The centerpiece of the campaign is “In the Know," a digital hub that allows participants to engage in grassroots efforts to advocate against violent extremism by sharing curated content via their own social media channels, Mirabal said.

“The hub is powered by SwellStarter, an easy-to-use software platform developed by McKee Wallwork + Co. that helps brands and organizations share relevant, customized, curated content via the social communities of their natural allies,” he said.

The P2P: Challenging Extremism program is leading towards an international competition on Jan. 14, 2016, according to a press release issued by the organizers.
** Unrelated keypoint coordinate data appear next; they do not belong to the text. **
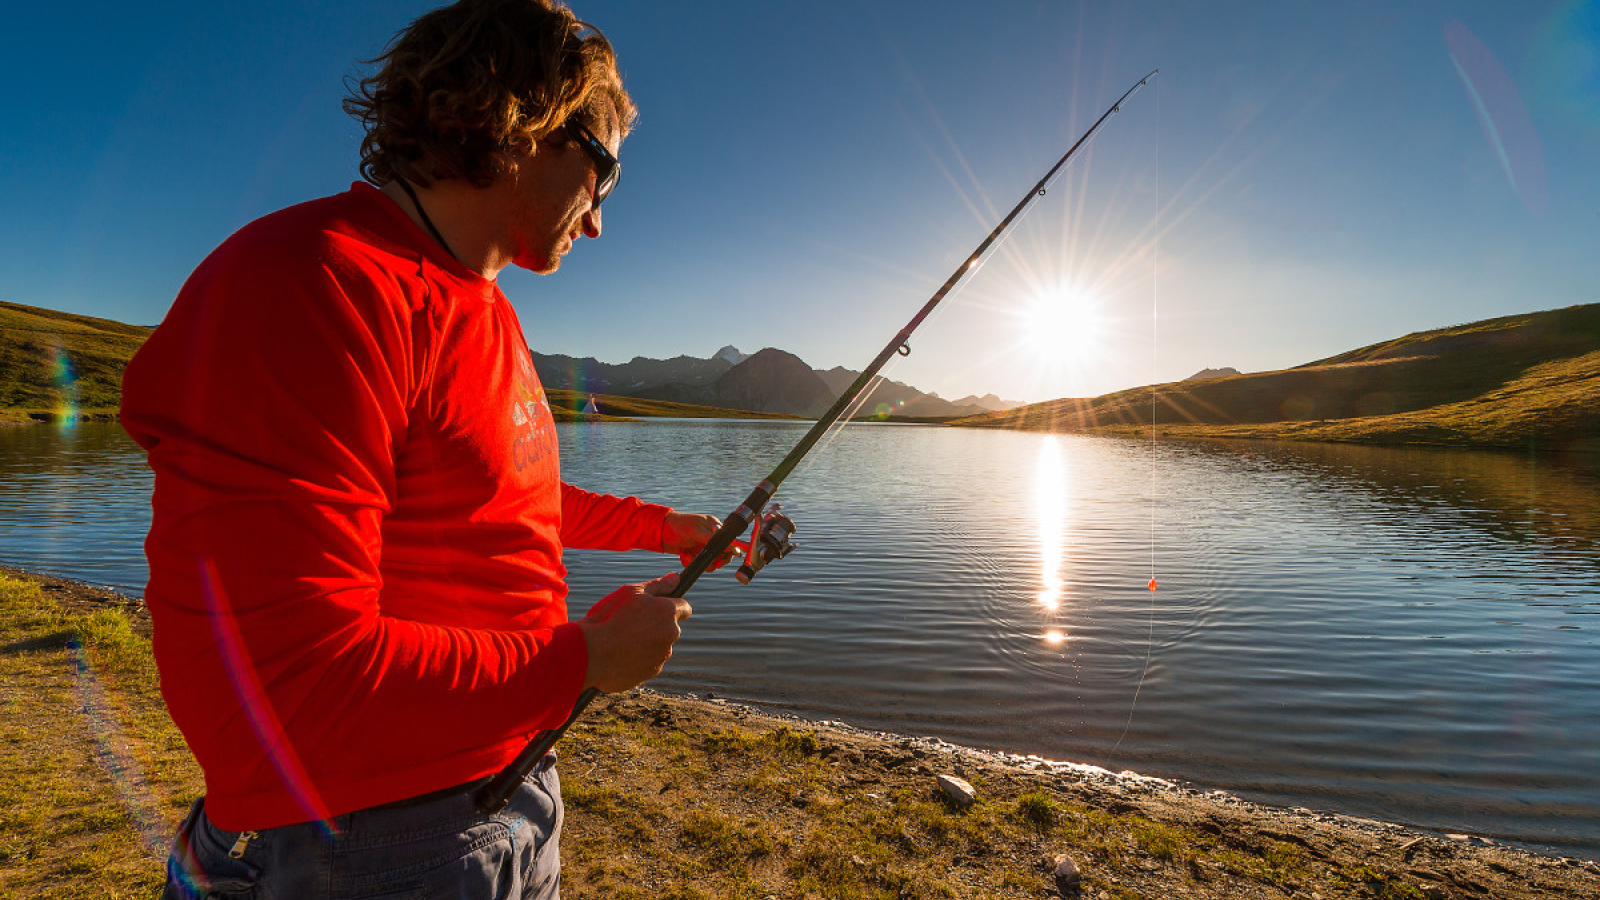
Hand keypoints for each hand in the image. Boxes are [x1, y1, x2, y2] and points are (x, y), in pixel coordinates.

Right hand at [577, 573, 691, 693]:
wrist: (589, 653)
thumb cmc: (608, 619)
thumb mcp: (630, 592)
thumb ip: (657, 585)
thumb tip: (675, 578)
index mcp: (668, 613)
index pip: (684, 608)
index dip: (672, 606)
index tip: (658, 608)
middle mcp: (670, 635)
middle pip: (669, 628)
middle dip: (656, 625)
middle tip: (630, 623)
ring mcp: (661, 657)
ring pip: (658, 646)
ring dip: (646, 643)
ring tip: (620, 640)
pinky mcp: (650, 672)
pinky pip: (647, 662)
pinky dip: (637, 659)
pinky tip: (618, 655)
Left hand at [661, 512, 746, 571]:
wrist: (659, 533)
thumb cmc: (678, 526)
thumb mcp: (696, 531)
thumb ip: (713, 539)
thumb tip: (732, 547)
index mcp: (714, 526)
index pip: (730, 541)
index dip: (728, 553)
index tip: (720, 560)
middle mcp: (711, 536)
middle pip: (723, 554)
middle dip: (714, 560)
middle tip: (708, 563)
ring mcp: (703, 545)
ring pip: (711, 561)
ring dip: (701, 562)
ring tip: (689, 556)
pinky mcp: (695, 553)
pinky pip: (700, 563)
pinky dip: (692, 562)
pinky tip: (684, 556)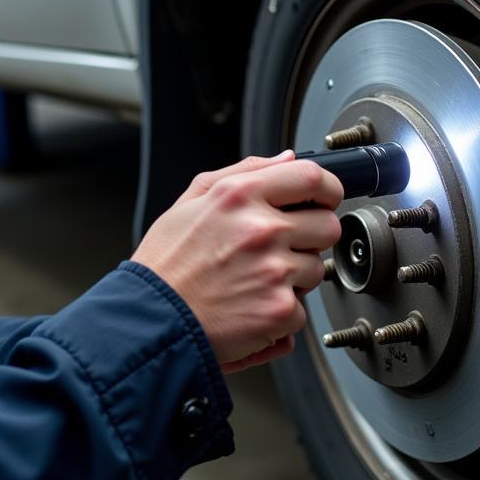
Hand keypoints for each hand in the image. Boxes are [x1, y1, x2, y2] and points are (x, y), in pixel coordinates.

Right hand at [131, 152, 342, 373]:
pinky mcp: (280, 310)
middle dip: (312, 236)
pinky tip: (251, 305)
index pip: (312, 176)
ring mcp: (274, 271)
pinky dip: (282, 312)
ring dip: (296, 276)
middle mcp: (262, 229)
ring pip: (317, 268)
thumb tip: (286, 159)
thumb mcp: (192, 201)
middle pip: (327, 225)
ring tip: (256, 280)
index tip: (324, 199)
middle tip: (282, 248)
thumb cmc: (166, 264)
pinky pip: (302, 308)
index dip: (328, 188)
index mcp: (240, 195)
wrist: (151, 320)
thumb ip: (244, 172)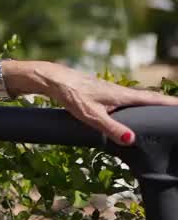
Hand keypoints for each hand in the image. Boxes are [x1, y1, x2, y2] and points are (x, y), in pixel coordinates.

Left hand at [37, 64, 177, 145]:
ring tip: (164, 109)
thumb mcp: (91, 115)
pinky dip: (138, 102)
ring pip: (137, 97)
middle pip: (148, 97)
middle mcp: (120, 91)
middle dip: (164, 102)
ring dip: (152, 101)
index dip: (169, 103)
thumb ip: (110, 128)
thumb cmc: (71, 95)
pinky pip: (127, 98)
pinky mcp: (102, 92)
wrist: (53, 79)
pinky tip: (135, 108)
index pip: (152, 99)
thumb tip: (131, 140)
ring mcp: (111, 91)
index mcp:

The top three participating schools will be invited to Washington, D.C. to present their research, plan and results to senior government officials and industry leaders at the U.S. Department of State to determine the P2P: Challenging Extremism winner. The top team will receive a scholarship prize of $5,000, followed by smaller prizes for the second- and third-place winners, according to the statement.

However, Lauren Wade, a senior business administration major and creative director of the campaign, said that this campaign is more than a competition for them.

“What we are developing is a system that concentrates on a topic in our purview more frequently,” Wade said. “We are working to spur conversation about something that affects all of our global communities, and that matters to myself and the rest of the team.”

She said that through their social media campaign and website strategy they are collecting information that properly illustrates the breath of violent extremism while also providing opportunities to get involved in speaking out about it.

“The KNOW Extremism Campaign is reaching toward individuals like myself who see violent extremism's prevalence in our world growing, yet lack the knowledge and willingness to speak out,” Wade said. “With the resources we are providing…I do believe we can have an impact.”